We also avoided usage-based pricing tied to API calls or account activity.
We never tried monetizing through ads or selling anonymized data — and we never plan to.
And unlike many SaaS companies, we never forced existing customers to accept price increases. I know some businesses calculate churn vs. uplift and decide it’s worth it. We’ve stayed away from that path.
No, as far as I know. But as a merchant, in theory you can block that customer from making future payments. But probably only their specific card or email.
I’d say if a chargeback does happen, the chances of winning =0, unless you can convince the customer to withdraw it. I realized this especially after my last dispute, where I was 100% sure I would win. But that’s it. I have no faith in the process anymore. What’s left is just the internal struggle, I always want to respond to something unfair and try to prove my case. But here it’s not worth doing.
I would suggest not requiring customers to write you for a refund. My company automatically refunds the most recent payment if the subscription is canceled within 7 days of renewal. The invoice email that we send when the subscription renews tells the customer how to get a refund. Chargebacks still happen (rarely), but if your company had this policy it would have prevented the first chargeback you mention.
Well, I treat other companies and people the way I’d like to be treated myself. Knowing that a chargeback is unpleasant and creates extra costs, I always first write to their support.
I treat other people like that, absolutely. Companies are not people and you can tell by the way they treat you.

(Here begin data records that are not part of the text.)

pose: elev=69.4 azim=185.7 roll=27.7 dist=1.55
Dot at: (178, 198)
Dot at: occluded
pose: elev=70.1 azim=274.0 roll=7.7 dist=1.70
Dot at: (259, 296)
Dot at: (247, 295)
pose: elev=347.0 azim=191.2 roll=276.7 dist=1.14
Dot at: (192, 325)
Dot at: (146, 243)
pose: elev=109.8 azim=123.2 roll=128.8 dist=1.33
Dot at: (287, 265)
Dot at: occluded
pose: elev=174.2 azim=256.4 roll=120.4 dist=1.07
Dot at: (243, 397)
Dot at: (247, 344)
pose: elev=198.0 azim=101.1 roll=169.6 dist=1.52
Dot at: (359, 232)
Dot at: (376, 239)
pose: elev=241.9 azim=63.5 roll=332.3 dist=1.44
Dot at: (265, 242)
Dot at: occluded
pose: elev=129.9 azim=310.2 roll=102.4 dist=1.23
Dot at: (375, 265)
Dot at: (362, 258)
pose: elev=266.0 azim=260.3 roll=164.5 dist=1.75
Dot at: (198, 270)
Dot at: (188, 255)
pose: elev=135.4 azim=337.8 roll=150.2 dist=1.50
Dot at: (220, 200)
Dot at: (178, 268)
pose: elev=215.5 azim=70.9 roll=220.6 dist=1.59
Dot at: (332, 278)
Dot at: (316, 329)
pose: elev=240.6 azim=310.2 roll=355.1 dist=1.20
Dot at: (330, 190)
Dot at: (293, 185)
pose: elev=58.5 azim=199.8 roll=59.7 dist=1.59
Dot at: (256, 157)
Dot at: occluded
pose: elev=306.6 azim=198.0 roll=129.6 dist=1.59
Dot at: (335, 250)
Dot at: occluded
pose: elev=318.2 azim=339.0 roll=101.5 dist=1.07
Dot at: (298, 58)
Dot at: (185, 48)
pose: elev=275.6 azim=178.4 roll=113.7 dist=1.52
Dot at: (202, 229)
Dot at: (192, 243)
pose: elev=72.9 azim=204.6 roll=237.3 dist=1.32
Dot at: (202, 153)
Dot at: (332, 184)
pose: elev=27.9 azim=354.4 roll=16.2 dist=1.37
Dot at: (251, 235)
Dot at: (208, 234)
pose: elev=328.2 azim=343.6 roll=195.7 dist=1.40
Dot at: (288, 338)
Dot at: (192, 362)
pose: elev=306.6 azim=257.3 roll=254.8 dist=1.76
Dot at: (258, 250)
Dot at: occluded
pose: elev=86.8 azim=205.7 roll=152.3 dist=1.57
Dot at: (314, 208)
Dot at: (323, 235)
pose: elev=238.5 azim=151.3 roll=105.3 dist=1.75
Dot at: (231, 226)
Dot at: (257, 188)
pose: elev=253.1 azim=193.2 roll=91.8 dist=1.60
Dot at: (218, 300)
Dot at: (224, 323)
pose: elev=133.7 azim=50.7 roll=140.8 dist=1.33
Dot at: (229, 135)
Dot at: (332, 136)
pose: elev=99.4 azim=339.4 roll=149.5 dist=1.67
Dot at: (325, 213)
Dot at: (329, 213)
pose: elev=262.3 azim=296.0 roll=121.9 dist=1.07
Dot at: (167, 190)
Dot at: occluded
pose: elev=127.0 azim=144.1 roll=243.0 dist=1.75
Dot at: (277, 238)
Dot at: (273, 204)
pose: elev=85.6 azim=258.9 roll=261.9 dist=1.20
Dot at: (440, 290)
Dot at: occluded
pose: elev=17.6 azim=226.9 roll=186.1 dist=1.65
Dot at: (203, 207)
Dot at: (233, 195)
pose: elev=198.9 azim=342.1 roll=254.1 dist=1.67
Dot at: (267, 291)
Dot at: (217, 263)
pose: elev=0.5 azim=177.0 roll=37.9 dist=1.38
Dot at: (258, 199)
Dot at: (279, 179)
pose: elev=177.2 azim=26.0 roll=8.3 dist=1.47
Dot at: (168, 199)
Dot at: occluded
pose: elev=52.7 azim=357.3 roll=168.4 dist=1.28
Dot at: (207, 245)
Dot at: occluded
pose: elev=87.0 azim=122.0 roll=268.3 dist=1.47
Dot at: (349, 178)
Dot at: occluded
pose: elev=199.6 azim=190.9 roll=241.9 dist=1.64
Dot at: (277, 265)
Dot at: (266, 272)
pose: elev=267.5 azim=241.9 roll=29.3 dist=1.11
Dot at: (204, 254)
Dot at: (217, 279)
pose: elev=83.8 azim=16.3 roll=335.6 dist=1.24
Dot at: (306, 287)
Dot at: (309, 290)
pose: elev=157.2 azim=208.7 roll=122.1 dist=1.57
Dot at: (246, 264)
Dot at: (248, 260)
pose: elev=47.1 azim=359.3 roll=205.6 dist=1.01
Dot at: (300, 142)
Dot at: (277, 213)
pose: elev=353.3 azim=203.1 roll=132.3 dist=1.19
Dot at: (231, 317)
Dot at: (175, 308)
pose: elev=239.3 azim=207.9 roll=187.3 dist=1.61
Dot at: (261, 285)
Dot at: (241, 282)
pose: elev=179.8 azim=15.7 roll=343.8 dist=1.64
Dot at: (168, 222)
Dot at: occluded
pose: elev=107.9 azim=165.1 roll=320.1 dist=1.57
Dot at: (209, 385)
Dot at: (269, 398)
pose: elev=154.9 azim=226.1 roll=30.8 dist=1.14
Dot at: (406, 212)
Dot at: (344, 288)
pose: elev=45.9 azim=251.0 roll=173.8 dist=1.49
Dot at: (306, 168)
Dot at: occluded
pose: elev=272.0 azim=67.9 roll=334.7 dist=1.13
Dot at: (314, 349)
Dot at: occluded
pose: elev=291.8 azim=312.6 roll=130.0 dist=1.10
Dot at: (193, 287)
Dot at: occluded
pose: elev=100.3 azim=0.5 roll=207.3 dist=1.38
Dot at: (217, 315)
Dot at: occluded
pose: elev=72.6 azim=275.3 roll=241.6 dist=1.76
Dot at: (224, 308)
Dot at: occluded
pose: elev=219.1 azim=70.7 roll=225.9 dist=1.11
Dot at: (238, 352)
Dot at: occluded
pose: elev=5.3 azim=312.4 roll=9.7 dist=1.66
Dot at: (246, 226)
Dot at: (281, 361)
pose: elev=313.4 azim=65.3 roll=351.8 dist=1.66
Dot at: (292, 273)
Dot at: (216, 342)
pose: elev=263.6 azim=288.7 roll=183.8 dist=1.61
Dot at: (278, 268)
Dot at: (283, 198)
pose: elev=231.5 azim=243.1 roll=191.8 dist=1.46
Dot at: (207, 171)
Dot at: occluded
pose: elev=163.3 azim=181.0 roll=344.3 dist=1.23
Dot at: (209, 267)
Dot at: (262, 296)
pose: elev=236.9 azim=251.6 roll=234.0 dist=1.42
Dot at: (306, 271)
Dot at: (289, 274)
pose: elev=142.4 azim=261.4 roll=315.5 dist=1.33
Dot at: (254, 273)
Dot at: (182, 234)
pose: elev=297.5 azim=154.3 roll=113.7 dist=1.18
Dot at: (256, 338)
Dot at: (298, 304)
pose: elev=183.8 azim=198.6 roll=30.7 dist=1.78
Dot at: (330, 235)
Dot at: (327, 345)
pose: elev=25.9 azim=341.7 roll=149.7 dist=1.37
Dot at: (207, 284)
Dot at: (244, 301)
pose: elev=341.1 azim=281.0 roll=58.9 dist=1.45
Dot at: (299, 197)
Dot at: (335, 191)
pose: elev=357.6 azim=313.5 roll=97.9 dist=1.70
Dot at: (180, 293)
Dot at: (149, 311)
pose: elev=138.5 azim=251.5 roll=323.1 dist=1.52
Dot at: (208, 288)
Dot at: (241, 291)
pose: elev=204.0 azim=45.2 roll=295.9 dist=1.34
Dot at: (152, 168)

The way a lot of businesses try to exist in this superposition between being "just pals!" when things are going their way but if you try and resolve a problem, they immediately start quoting policies and legalese is really off-putting tbh.
In the post I mentioned that we build several products. I didn’t want to list them all, because I always feel a bit awkward about self-promotion. My goal with the post was to spark a dialogue, not to advertise.
RE pricing page: yes, we do state that there’s a minimum of 5 seats. But there are no chargebacks here, since we don’t take a card upfront and we don’t bill in a hidden way. In the worst case, if you missed or didn’t read that detail, you can simply decline and not subscribe after the trial. You’ll see the price in Stripe before giving us your card. And if you prefer, you can stay on the free plan for up to 5 ppl.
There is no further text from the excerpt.